- EXERCISE REQUIREMENTS
(A) In the passage on research localization rates, copy the text starting with "Center–periphery dynamics are" and going on through "neighboring countries (MS-3).", swapping "neighboring countries" for "adjacent countries".
(B) According to the passage on research localization rates, which country has the largest coefficient among the top 10 countries of study?

- PROVIDED TEXT
────────────────────────────────────────
Center–periphery dynamics are replicated at the regional level between local hegemons and their neighbors. These disparities, however, are less pronounced than those between the global North and South. We first consider the differences between the top 10 most studied countries, according to the number of times they are mentioned in abstracts, and the rest of the countries (MS-2). Next, we consider the differences within regions between regional hegemons and their neighboring countries (MS-3).
Fig. 4 summarizes the results for these two specifications. Fig. 4, Left compares the regression coefficients for the top 10 countries of study, including the United States as the reference category and the rest of the countries grouped into regions. Fig. 4, Right compares regional hegemons and the rest of the countries against the United States. The 95% CI, depicted as boxes, allow us to compare localization rates between individual countries and regions.
The United States, the global hegemon, displays the lowest localization rates in both models. The intercept in both panels is −1.46, meaning that the localization rate for articles in the reference categories, including the United States as a country of study, is exp(−1.46) = 0.23. Less than one-fourth of articles about the United States (in all reference categories) are localized. This localization rate implies that the vast majority (two-thirds) of the US-focused research uses delocalized titles. The predicted localization rate for articles about the United States in the categories that are positively associated with the localization rate (e.g., very long titles) does not surpass 0.3 (i.e., at best, less than one-third of the US-focused articles are localized).
According to Fig. 4, Left, compared to the United States, the other top 10 countries of study display higher-localization rates, particularly those that do not belong to the global North (China, India, Russia, and Brazil). Instead, the lowest coefficient among top 10 countries pertains to the United Kingdom (0.54), implying that articles about the United Kingdom are 1.72 times more likely to be localized than articles about the United States. Even though this is a significant gap, the United Kingdom is still among the least localized of all countries [predicted localization rate according to this model = exp(−1.46 + 0.53) = 0.40]. Notably, gaps between global North and global South country persist even after accounting for the differences among top 10 producers. Indeed, the largest coefficient pertains to articles about China (top two country of study). This coefficient implies a relative risk of 3.67, meaning that, while two-thirds of US-focused articles are not localized, more than two-thirds of China-focused articles are. Russia is the only European country among the top 10 countries of study with considerably higher localization rate than the United States [predicted localization rate = exp(−1.46 + 1.08) = 0.68].
────────────────────────────────────────
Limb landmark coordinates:
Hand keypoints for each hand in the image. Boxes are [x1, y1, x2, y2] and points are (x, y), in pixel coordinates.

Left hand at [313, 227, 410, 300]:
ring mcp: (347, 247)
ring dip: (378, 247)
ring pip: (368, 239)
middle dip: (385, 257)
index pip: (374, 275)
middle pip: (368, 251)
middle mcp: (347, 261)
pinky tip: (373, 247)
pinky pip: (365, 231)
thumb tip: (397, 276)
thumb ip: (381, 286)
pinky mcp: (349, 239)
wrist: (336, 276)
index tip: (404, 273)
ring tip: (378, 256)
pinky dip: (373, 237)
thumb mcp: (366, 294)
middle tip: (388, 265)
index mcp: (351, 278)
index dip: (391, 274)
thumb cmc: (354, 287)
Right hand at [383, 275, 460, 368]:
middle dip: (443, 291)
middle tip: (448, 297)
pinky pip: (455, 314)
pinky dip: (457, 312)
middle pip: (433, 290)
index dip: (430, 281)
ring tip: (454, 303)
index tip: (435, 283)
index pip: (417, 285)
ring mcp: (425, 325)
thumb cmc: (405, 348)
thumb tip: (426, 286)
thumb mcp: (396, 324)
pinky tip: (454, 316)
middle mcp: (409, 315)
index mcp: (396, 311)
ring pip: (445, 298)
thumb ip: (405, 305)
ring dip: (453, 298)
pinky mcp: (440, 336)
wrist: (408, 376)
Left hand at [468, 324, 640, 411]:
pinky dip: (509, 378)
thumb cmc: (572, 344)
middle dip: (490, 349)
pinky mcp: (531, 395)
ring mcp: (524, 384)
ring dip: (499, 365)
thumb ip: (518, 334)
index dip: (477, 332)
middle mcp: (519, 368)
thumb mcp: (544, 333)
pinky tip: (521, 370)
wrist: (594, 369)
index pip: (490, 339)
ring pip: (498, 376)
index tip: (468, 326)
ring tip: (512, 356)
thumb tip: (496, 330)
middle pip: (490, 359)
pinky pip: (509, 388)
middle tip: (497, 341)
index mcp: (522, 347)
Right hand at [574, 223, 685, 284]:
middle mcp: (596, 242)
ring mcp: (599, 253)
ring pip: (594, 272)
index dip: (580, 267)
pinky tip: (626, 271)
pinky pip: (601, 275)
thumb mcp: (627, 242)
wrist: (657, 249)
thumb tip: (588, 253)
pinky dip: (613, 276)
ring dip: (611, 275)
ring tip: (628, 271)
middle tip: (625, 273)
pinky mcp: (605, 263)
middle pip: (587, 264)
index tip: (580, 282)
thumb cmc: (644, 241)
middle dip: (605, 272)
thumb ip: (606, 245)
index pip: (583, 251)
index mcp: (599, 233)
────────────────────────────────────────
- RESPONSES TO THE TASKS
(A)
Center–periphery dynamics are replicated at the regional level between local hegemons and their neighbors. These disparities, however, are less pronounced than those between the global North and South. We first consider the differences between the top 10 most studied countries, according to the number of times they are mentioned in abstracts, and the rest of the countries (MS-2). Next, we consider the differences within regions between regional hegemons and their adjacent countries (MS-3).

(B) China.